# Green Tree Frog question?



## Scotty_C (Apr 17, 2009)

Evening all,

We have just a built a frog pond, as we want to see heaps of frogs around our house. Every night we get a massive GTF sitting on top of our lattice work waiting for food, so we have been rounding up geckos that run upside down on the roof towards him, and when they get close enough ole GTF (Predator as we call him) he takes a flying leap and grabs them. 

It's a massive drop to the floor and he has fallen many a time, trying his acrobatics, I have actually caught him once so he didn't hit the floor so hard, but he comes back every night to do the same leap.

My question is, we read that they eat crickets so we bought a tub of crickets from the pet store, and fed him one tonight with some forceps. He had a good go at eating the first one we tried but almost impaled himself on the forceps, before spitting it out with a grimace, almost like a 'kid eating pumpkin look' on his face. He turned to face it as it crawled away and about 15 secs later he chowed it down, although he pushed himself right up on his front legs like he was doing push-ups and like he was pursing his lips together tightly. On giving him a second cricket (by hand this time) he took it , but had the same pumpkin eating look on his face, like he wants it but cringed as it went down. 

Has anyone else fed them crickets before? its almost as if the geckos he gets are like eating seafood, and the crickets are like a kid eating veges  

Cheers 
Scotty


----------



## mcloughlin2 (Apr 18, 2009)

Green tree frogs loovveeeeeee crickets. However if they become used to a particular food they can become fussy. In your case it seems to have developed a liking to geckos. I forgot to look what your location is prior to writing this post, but i wonder what type of geckos you are feeding him?
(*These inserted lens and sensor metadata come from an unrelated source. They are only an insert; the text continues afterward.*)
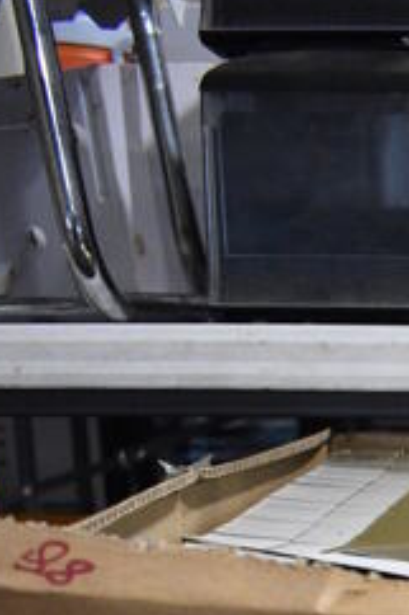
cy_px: 1109
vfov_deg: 16.7
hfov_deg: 12.2
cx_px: 760
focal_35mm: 102
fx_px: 1741
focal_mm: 18
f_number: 3.5
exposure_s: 1/125
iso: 2500
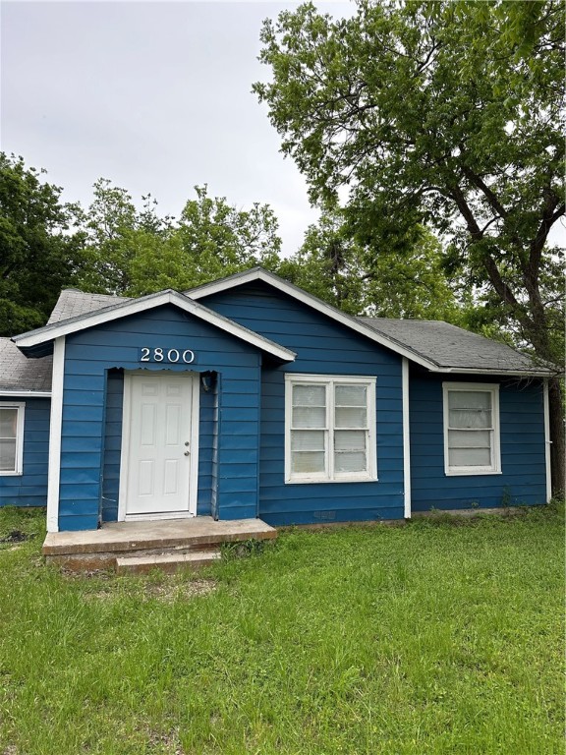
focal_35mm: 24
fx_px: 523
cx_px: 283
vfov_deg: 71.6
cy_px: 378
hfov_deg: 56.8
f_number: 1.78
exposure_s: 1/672
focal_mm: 6.86
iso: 80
Feeding native geckos is less then ideal. A wild green tree frogs diet wouldn't consist of many geckos and you could be damaging the small population you have around your house. 

Now I've address the feeding side of things i just wanted to make a quick comment - I suggest that you make these feedings somewhat sporodic. If the frog becomes dependant on your feeding it could lead to alot of issues. So enjoy having wild frogs in your backyard but try to give them distance and only feed him every so often.


----------



## Scotty_C (Apr 21, 2009)

Cheers for the reply. 

Completely understandable, we have around 5-6 regulars, so we will keep the feeding to a minimum. 

Scotty


----------